Background: The scientific basic and clinical research at the University of South Florida (USF) intersected to support a multifaceted approach around a common goal on rare diseases related to iron.
We proposed a modified version of the National Center (NCBI) Hackathon information biotechnology model to take full advantage of local expertise in the construction of “Iron Hack,” a rare hackathon focused on diseases. As the collaborative, problem solving of hackathons tends to attract participants from very different backgrounds, the organizers have hosted a symposium on rare diseases related to iron, especially porphyria and Friedreich’s ataxia, drawn to the general public .
Methods: The hackathon was structured to start each day with presentations by expert clinicians, genetic counselors, researchers focused on molecular and cellular biology, public / global health health, genetics / genomics, computational biology , bioinformatics, biomolecular science, bioengineering and computer science, as well as guest speakers from the American Foundation porphyria (APF) and the Friedreich’s Ataxia research Alliance (FARA) to inform participants on the human impact of these diseases.
Results: Because of this Hackathon, we have developed resources that are relevant not only to these specific models-diseases, but also to other rare diseases and problems of bioinformatics in general. In the two and a half days, the participants’ Iron Hack »successfully integrated collaborative projects to visualize the data, building databases to improve the diagnosis of rare diseases, and to study the legacy rare disease.
Conclusions: The purpose of this manuscript is to demonstrate the usefulness of a hackathon model to generate prototypes of generalized tools for a given disease and train clinicians and science interact effectively.
DataPackageR: Reproducible data preprocessing, standardization and sharing using R/Bioconductor for collaborative data analysis.
A central tenet of the study was that the reproducible scientific results published along with the underlying data and the software code needed to reproduce and verify the findings. A number of tools and software has been released which facilitates such as work-flows and scientific journals are increasingly demanding that the code and the primary data made available by the publication.
There is little practical advice on the implementation of reproducible research work for a large flow ‘omics’ or the biological systems data sets used by the analyst team working together. In such cases, it is important to ensure all analysts are using the same version of a set of data for their analysis. However, instantiating relational databases and standard operating procedures could be severe, with high “startup” costs and non-compliance with the procedure when they deviate substantially from a regular analyst workflow.
Ideally reproduced workflow research should fit naturally into the existing individual work-flow, with minimal disruption. Here, we provide an overview of how we have made use of open source tools is popular, including Bioconductor, Rmarkdown, version control git, R, and in particular system R package combined with new tools DataPackageR, to apply mild reproducible research workflow for preprocessing of data sets great, perfect for sharing among teams of small-to-medium sized computational scientists.

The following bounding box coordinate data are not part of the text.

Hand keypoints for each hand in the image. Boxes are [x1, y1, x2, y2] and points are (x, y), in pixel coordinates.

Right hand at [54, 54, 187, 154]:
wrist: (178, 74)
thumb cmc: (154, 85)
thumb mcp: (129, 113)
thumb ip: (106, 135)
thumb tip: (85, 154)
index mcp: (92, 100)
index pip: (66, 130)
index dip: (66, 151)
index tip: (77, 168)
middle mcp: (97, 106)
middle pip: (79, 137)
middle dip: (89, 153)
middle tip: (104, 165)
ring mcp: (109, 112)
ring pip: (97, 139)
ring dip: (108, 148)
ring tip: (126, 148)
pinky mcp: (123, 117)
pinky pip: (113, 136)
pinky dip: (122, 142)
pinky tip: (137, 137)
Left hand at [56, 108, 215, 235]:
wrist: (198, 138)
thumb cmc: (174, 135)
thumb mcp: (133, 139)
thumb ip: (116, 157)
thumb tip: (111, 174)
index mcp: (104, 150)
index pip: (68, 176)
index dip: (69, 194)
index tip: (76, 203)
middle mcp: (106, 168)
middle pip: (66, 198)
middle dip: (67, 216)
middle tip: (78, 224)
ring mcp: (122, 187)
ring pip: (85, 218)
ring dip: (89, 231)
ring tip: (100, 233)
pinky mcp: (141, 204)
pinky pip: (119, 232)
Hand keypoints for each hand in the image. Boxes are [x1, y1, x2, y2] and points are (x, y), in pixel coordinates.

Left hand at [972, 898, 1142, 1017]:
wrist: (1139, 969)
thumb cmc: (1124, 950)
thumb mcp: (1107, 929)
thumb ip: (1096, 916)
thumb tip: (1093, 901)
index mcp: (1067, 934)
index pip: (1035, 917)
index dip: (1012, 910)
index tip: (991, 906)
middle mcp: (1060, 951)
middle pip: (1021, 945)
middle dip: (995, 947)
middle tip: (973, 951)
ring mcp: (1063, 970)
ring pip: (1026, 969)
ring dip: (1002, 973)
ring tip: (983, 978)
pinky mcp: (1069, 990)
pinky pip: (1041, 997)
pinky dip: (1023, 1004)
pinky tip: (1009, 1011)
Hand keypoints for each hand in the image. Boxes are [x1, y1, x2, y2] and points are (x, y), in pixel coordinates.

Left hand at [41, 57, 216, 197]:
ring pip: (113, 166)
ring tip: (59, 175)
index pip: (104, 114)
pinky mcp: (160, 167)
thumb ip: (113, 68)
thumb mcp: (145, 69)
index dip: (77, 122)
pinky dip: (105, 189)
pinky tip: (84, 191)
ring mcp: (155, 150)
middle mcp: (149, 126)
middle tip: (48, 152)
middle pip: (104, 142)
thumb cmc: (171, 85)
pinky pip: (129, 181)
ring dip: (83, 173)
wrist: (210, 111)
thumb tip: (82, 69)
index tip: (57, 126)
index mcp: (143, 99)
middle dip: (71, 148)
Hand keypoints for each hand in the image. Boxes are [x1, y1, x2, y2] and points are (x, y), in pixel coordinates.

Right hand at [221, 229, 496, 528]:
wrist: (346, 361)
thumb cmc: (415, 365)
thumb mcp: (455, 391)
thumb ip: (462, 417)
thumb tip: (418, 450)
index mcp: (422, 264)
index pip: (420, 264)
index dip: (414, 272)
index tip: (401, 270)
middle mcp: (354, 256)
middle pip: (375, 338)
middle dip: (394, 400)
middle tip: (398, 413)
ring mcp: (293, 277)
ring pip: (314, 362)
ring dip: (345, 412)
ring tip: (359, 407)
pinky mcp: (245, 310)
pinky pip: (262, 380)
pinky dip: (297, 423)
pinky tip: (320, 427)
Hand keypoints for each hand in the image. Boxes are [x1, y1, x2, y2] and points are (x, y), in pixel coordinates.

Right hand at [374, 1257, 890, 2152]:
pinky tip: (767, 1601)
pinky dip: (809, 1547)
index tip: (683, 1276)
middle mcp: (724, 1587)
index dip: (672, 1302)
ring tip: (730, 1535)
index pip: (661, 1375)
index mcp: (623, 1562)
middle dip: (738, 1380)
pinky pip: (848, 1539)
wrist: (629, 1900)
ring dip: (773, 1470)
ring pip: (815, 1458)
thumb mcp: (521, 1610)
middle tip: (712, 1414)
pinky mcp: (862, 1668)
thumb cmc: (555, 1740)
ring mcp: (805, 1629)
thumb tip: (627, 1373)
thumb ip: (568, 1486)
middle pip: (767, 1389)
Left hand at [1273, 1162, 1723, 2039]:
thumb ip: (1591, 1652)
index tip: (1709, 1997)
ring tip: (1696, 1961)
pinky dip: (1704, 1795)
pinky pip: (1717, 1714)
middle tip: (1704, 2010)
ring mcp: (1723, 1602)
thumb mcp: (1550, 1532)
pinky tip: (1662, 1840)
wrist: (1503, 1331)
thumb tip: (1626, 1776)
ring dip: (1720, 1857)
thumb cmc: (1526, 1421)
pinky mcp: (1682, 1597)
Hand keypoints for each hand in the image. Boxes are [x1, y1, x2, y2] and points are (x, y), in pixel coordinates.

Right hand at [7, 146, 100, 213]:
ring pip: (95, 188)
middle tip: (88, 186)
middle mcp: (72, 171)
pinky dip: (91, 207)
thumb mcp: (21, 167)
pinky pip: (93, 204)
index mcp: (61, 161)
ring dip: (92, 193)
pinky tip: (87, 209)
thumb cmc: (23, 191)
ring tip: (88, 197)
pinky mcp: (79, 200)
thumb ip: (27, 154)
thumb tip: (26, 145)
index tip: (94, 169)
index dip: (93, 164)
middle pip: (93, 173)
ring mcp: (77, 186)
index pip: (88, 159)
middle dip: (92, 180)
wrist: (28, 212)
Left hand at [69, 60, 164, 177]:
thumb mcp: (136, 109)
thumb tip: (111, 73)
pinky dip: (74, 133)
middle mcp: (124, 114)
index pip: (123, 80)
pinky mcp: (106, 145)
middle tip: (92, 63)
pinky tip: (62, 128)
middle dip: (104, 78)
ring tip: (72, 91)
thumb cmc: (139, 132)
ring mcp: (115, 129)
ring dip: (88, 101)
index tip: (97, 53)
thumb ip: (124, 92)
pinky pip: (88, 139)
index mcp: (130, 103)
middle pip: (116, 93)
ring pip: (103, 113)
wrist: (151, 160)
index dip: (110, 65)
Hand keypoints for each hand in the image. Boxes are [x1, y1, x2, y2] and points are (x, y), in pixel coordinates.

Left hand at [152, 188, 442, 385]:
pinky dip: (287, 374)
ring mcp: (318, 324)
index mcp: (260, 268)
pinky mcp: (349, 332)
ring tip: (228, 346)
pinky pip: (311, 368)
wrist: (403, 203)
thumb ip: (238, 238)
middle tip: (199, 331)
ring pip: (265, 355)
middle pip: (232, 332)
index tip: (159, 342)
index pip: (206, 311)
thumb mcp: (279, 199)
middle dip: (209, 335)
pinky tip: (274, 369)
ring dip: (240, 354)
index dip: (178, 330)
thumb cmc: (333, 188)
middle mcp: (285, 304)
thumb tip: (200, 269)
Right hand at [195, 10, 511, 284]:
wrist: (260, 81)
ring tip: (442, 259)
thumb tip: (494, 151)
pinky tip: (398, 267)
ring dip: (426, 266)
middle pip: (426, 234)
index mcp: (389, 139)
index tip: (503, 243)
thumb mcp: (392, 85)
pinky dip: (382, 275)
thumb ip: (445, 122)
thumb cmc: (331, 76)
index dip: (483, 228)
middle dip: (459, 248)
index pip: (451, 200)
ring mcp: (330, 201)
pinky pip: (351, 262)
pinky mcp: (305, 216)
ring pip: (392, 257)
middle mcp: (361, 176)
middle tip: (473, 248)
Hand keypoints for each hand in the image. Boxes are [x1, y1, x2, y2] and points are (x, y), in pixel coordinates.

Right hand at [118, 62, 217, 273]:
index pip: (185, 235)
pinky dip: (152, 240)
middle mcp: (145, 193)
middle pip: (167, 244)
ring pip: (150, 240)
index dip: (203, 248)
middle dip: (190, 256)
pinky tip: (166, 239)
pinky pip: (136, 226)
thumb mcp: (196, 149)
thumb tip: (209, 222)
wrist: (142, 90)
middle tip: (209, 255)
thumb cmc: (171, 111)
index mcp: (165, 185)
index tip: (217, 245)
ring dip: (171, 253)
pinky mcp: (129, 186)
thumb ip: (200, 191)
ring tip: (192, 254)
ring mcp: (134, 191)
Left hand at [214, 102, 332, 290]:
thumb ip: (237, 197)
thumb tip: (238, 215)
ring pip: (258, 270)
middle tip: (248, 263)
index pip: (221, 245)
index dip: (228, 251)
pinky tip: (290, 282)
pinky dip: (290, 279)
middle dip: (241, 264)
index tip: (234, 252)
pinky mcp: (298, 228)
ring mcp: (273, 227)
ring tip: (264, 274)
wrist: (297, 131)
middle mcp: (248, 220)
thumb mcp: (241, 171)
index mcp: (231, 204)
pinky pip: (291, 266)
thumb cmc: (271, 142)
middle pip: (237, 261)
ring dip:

Our main contribution is DataPackageR tool, which decouples the time-consuming data processing of the data analysis while leaving the track record of how the raw data is processed into analysis-ready data sets. The data object ensure software packages are documented and performs a checksum verification along with the basic package version management, and importantly, leaves record data processing code in the form of sketches package. Our group has been implementing this workflow to manage, analyze and report data pre-clinical immunology test of the multi-center, multi-assay studies for the last three years.